* _Written instruction_:
Reproduce the listing below verbatim, line for line, leaving out the pictures.
-- START OF Available records --
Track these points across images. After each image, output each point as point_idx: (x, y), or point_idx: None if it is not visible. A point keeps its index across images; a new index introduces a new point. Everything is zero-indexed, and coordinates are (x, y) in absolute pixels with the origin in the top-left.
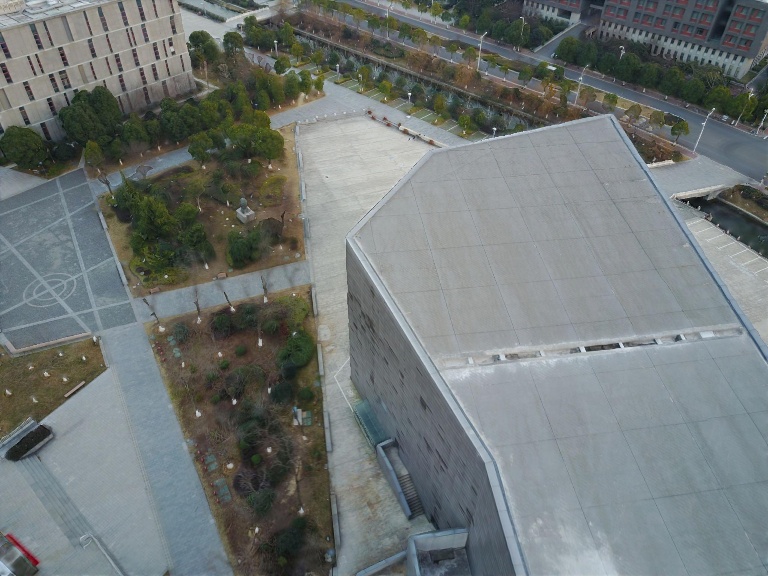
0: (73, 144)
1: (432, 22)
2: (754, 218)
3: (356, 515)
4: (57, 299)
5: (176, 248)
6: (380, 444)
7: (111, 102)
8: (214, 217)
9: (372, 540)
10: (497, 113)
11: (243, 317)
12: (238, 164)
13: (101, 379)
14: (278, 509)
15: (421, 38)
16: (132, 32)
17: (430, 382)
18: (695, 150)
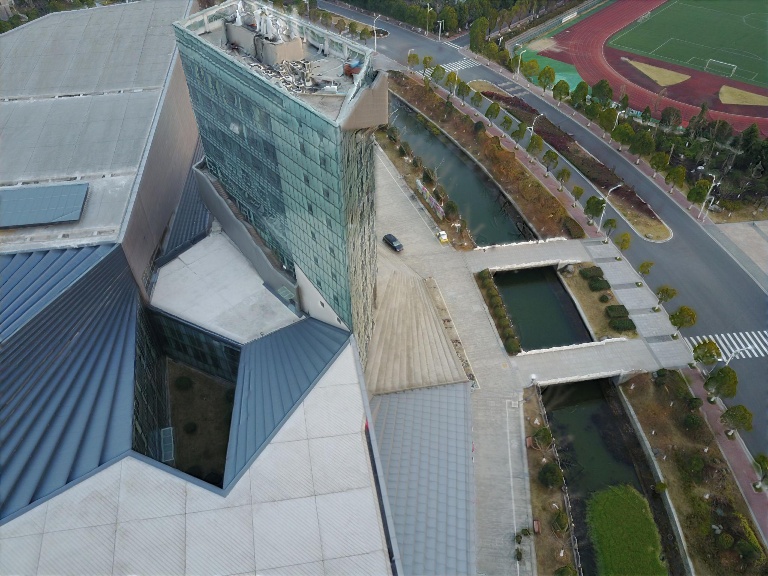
-- END OF Available records --
* _Solved exercise_:
Track these points across images. After each image, output each point as point_idx: (x, y), or point_idx: None if it is not visible. A point keeps its index across images; a new index introduces a new point. Everything is zero-indexed, and coordinates are (x, y) in absolute pixels with the origin in the top-left.
0: (73, 144)
1: (432, 22)
2: (754, 218)
3: (356, 515)
4: (57, 299)
5: (176, 248)
6: (380, 444)
7: (111, 102)
8: (214, 217)
9: (372, 540)
10: (497, 113)
11: (243, 317)
12: (238, 164)
13: (101, 379)
14: (278, 509)
15: (421, 38)
16: (132, 32)
17: (430, 382)
18: (695, 150)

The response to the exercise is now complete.